Background Osteoarthritis is a leading cause of disability worldwide. Current treatment supports coping strategies to improve health-related quality of life (HRQoL). The need to predict response to treatment has been raised to personalise care. This study aims to examine change in HRQoL from baseline to three and nine months follow-up after participating in a Supported Osteoarthritis Self-Management Programme (SOASP) and to examine if empowerment and/or enablement were associated with change in HRQoL after a SOASP. Methods Patients participating in a SOASP were recruited consecutively between April 2016 and June 2018. The EQ-5D was used to measure HRQoL, the Swedish Rheumatic Disease Empowerment Scale (SWE-RES-23) (score range 1–5) to measure empowerment and the Patient Enablement Instrument (PEI) (score range 0–12) to measure enablement. The instruments were answered before (EQ-5D, SWE-RES-23) and after (EQ-5D, SWE-RES-23, PEI) the SOASP. A patient partner was involved in the research process to enhance the patient perspective.
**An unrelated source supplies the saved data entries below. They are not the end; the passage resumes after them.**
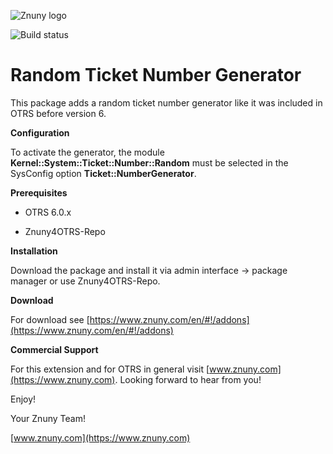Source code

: ![Znuny logo](https://www.znuny.com/assets/images/logo_small.png)


![Build status](https://badge.proxy.znuny.com/Znuny4OTRS-RandomTicketNumberGenerator/master)

Random Ticket Number Generator
=================

This package adds a random ticket number generator like it was included in OTRS before version 6.

**Configuration**

To activate the generator, the module __Kernel::System::Ticket::Number::Random__ must be selected in the SysConfig option __Ticket::NumberGenerator__.

**Prerequisites**

- OTRS 6.0.x

- Znuny4OTRS-Repo

**Installation**

Download the package and install it via admin interface -> package manager or use Znuny4OTRS-Repo.

**Download**

For download see [https://www.znuny.com/en/#!/addons](https://www.znuny.com/en/#!/addons)

**Commercial Support**

For this extension and for OTRS in general visit [www.znuny.com](https://www.znuny.com). Looking forward to hear from you!

Enjoy!

Your Znuny Team!

[www.znuny.com](https://www.znuny.com)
Changes in outcome were examined with paired sample t-test and standardized effect sizes (Cohen´s d). Multiple linear regression analysis was performed to assess potential associations. Results One hundred forty-three patients participated in baseline measurement. Mean EQ-5D-5 L index score increased significantly from baseline to three months corresponding to a standardised effect size (Cohen´s d) of d = 0.43, 95% CI [0.24, 0.63] (n = 109), and from baseline to nine months d = 0.19, 95% CI [0.01, 0.37] (n = 119). The average EQ VAS score increased significantly from baseline to three months corresponding to a standardised effect size of d = 0.26, 95% CI [0.07, 0.45] (n = 109), and from baseline to nine months d = 0.18, 95% CI [0.00, 0.36] (n = 119). Neither SWE-RES-23 nor PEI at three months follow-up nor the change in the SWE-RES-23 score from baseline to three months follow-up were associated with change in either EQ-5D-5 L index (p > 0.05) or the EQ VAS (p > 0.05). Conclusions Health-related quality of life increased after participating in a SOASP. Empowerment and enablement as measured with the SWE-RES-23 and the PEI were not associated with change in HRQoL among patients participating in a SOASP.